“I said you should get some rest before your hike down tomorrow.” My stomach sinks, but he keeps talking. “Going down is harder on your joints than coming up. Your body needs sleep to heal after your fall.”
Yeah, yeah. I know he’s right, but… bleurgh.
Can’t Rowan at least pretend that he’s not counting down the seconds until I leave? I haven’t even thought about the future once since setting foot in this cave, not really, and here he is already making plans to say goodbye.
Will he miss me at all? Will he think of me ever?
“Are you warm enough?” Rowan sits up, like he’s going to give me his pelt too. The last warm thing in this whole cave—he’ll pile it on me and then freeze to death at my feet. The end of a noble cryptid.
“I’m fine,” I lie.
Because no, I do not want to steal this man’s pelt, and yes, the hot bath chased away my shivers for a while. But the fact remains that this is a cold, stony cave with a breeze whistling through, and I am a spoiled city girl who’s used to central heating and fluffy bed socks. Even bundled up in scratchy wool blankets and re-dressed in my stinky clothes, the chill is settling into my bones.
“Tell me if you get cold,” Rowan orders. The ring of authority in his voice sounds so natural. Like he was once a man used to being in charge. “I’ll build the fire bigger.”
If he adds another single log to the beast of a fire that he’s built, the flames will scorch the ceiling.
“I’m fine,” I insist. “Seriously, I’m toasty warm. Night, Wild Man.”
Rowan settles back down on the pelt, watching me through narrowed eyes. I roll over on his cot and fiddle with the blankets until my breathing slows.
* * *
Cold.
So cold.
I wake up shuddering, my whole body vibrating on the cot. Icy needles prick my bones, and my fingers and toes are numb. My teeth clack together, chattering nonstop like some windup toy.
It’s dark in the cave, the candles snuffed out on their makeshift shelves. The only light comes from the fire, shrunk to a third of its earlier size as it gnaws on the last few charred logs. White ash fills the bottom of the fire pit.
My eyes take in these details, cataloging my surroundings, but it takes my brain way longer to catch up with what I’m seeing. A cave. An actual, honest-to-god cave, complete with a weirdly handsome wild man sprawled on a brown pelt on the floor.
Rowan, my sludgy thoughts finally provide. His name is Rowan.
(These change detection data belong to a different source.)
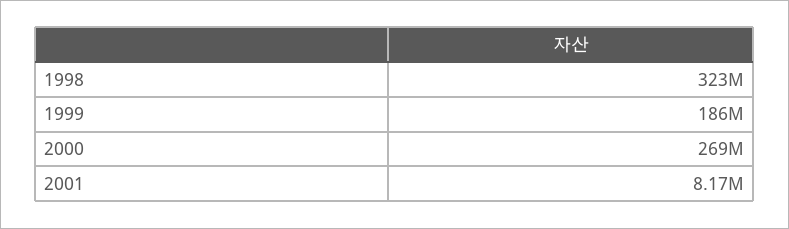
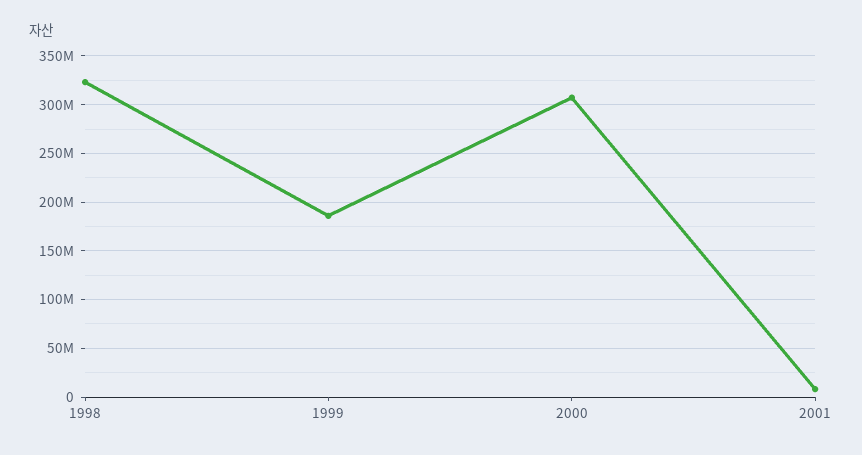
  {
    "1998": 323000000,
    "1999": 186000000,
-   "2000": 269000000,
+   "2000": 310000000,
    "2001": 8170000
  }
He’s the Wild Man of Starlight Ridge, and he saved me after a fall on the mountain yesterday; carried me here to his secret home where he fed and cared for me.
I mean, if this is all just a vivid dream… 10/10. Would dream again.
Burying deeper into the blankets, I stifle a groan. It’s no use. I’m chilled to the marrow.
“Rowan,” I hiss, reluctant to wake him despite calling his name. “Rowan.”
Forget not wanting to be any trouble; forget not demanding extra heat like a spoiled princess. If I don’t warm up soon, I’ll leave Rowan with a few frostbitten toes to remember me by.
My host makes a low noise in the back of his throat, turning his head toward the sound of his name. He’s half-wrapped in the pelt now, the brown fur twisted around his body like a fluffy taco shell, but he’s still bare-chested beneath. One nipple is exposed to the air, pebbled and hard, and the skin on his chest and arms is goose-pimpled.
The madman.
Who lives like this by choice? Who chooses to freeze every night in a mountain cave when hot running water and central heating exist?
My limbs are stiff as I push upright, gathering up my blankets in shaking hands. Screw this.
“You asked for it,” I mutter, shuffling across the lumpy stone floor. When I stub my numb toe I barely feel it, cursing in the gloom, and I’m cranky as hell by the time I reach Rowan and his pelt.
He’s so handsome down there in the soft firelight, even with that overgrown beard, and he’s frowning as he sleeps—like drifting off to slumber took him real effort.
Too bad.
“Wakey wakey, sleeping beauty.” I crash to my knees at Rowan’s side, too cold to be graceful. “Human popsicle incoming.”